After I explained all the reasons I found for removing it, Melanie smirked, reminding me of the conversation we just concluded about how my children are “comfort kids” (my words) and didn’t want to do anything that caused them pain or discomfort.
“How about you provide an example for your children by enduring a little pain and discomfort yourself and keep your wedding ring on? Keep it on through your showers, your sleep, your sweating and swelling. Slowly but surely, your skin will adjust, toughen up, soften, or a bit of both, and you’ll wear that ring without even noticing it anymore. It will become a part of you, one with you.”
I took my friend up on her wedding ring challenge.
At the time I was twelve years into a difficult marriage. My husband and I were wild about each other when we first married. But as with many couples, the stressors of everyday life, raising children, and a load of our own sinful baggage made for a disillusioning, and at times, despair-filled union.

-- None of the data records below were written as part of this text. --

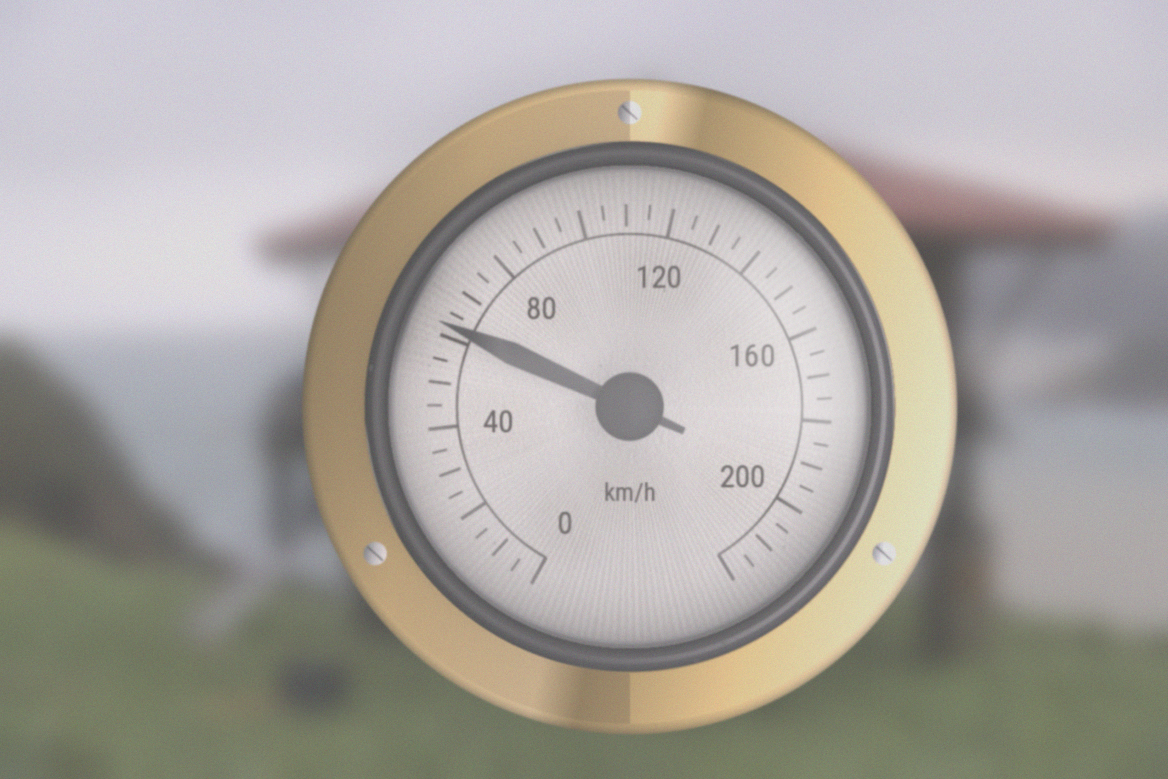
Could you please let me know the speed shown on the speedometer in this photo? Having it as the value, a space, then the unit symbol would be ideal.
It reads 62.5 km/h
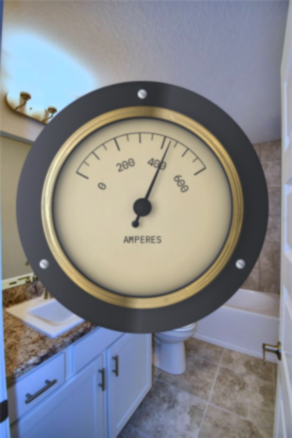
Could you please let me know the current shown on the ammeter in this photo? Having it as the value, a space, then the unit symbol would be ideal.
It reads 425 A
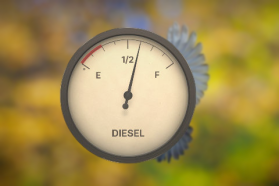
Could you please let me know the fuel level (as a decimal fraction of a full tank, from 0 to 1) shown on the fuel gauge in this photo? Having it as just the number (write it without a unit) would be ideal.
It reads 0.625
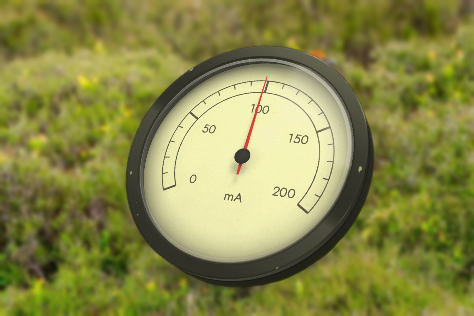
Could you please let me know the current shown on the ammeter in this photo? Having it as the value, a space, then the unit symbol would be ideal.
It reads 100 mA
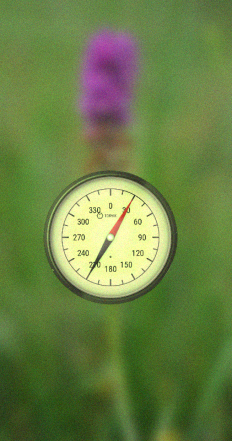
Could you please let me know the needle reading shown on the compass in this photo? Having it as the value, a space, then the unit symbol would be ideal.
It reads 30 °
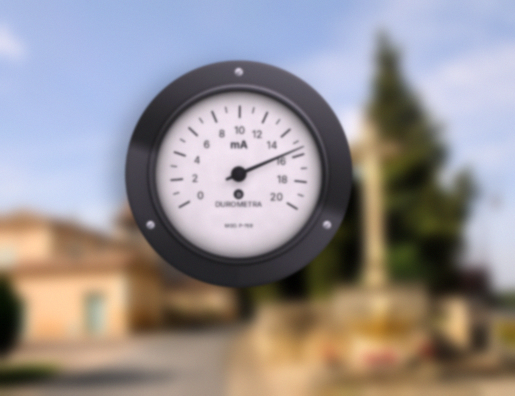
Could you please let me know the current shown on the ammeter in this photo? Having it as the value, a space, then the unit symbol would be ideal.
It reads 15.5 mA
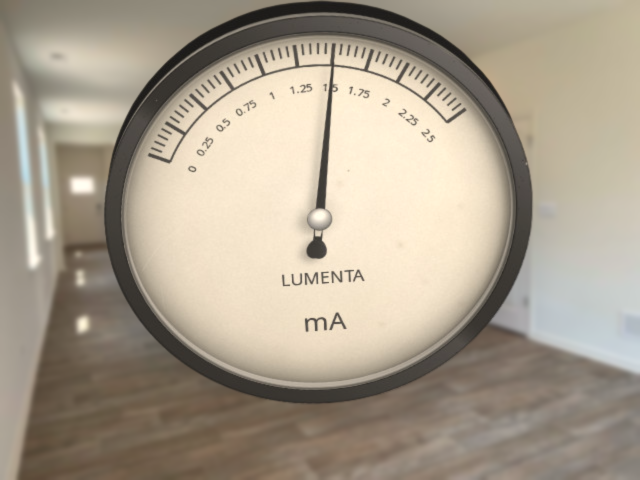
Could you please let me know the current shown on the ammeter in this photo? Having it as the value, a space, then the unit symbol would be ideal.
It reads 1.5 mA
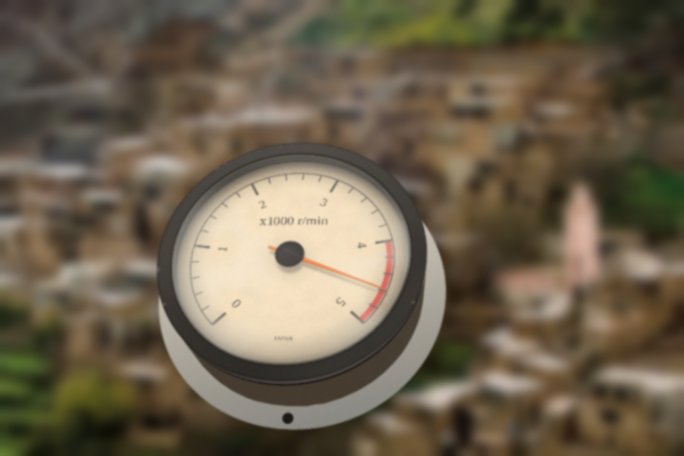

We fought hard for our own way, to be heard, understood, and loved.
But we also fought hard to get it right–to love each other well, to understand, trust and forgive.
Twelve years in, God brought about a number of significant changes in our life that inaugurated a new season of hope for our marriage.
One big change was that my husband and I started seeing a paid, professional biblical counselor. The time and money we invested there have proven both profitable and priceless.
Here’s What my Wedding Ring Taught Me About the Pain of Permanence and the Joy of Unreserved Commitment
What I thought was an insignificant decision to keep my wedding ring on my finger ended up not being such a small gesture.
I hadn’t realized what a profound metaphor it was displaying about my commitment to my marriage. Through counseling I was able to be honest about my lack of trust–not just in my husband, but in God as well. My lack of trust provoked a number of self protecting behaviors — one of them being to take my wedding ring off.
Taking my wedding ring off was an outward demonstration of an inward reality: I was not up for the potential pain of permanence. I wanted an “out.”
Take my wedding ring off to shower — Daydream about various past boyfriends I had and what my life might look like had things turned out differently with one of them.
Take my wedding ring off to workout at the gym — Pretend God grants me the “out” by becoming a widow and think about how I would navigate dating with three young kids.
Take my wedding ring off to go to sleep at night — Dream about making love with someone other than my husband.
Did I ever cheat on my husband?
No, not technically…whatever that means.
But, had I been completely faithful, committed to the vows I made to him at the start of our now-sixteen-year marriage?
Infidelity begins not in a bed, but in a mind.
Four years ago, that all changed.
By God’s grace, I saw what I was doing, if only in my thought life.
In day dreaming about a potential out, I never allowed myself to be fully in.
I had to refuse to take it off–my ring and my commitment to my husband. I had to sit with the pain of it, letting it swell, sweat, chafe and even bleed. I had to trust I would come to the other side of pain and adjustment — the ring becoming one with my finger.
In a similar way, I had to refuse to entertain ways of escape from the hardships of my marriage.
I had to sit in the painful moments of becoming one, trusting that my full, unreserved commitment to my husband would not leave me injured and empty but rather healed and full.
Only after I gave myself unreservedly to the permanence of that ring did my skin indeed begin to adjust and eventually heal, creating a well in my finger in which that ring now sits comfortably.
Only after I gave myself unreservedly to the permanence of my marriage did I begin to see greater vulnerability from my husband, greater trust developing between the two of us, healing and progress in the process of becoming one.
Thank you, Melanie, for encouraging me, albeit it indirectly, to stop entertaining thoughts of escape and instead endure the pain of permanence in order to experience the joys of unreserved commitment.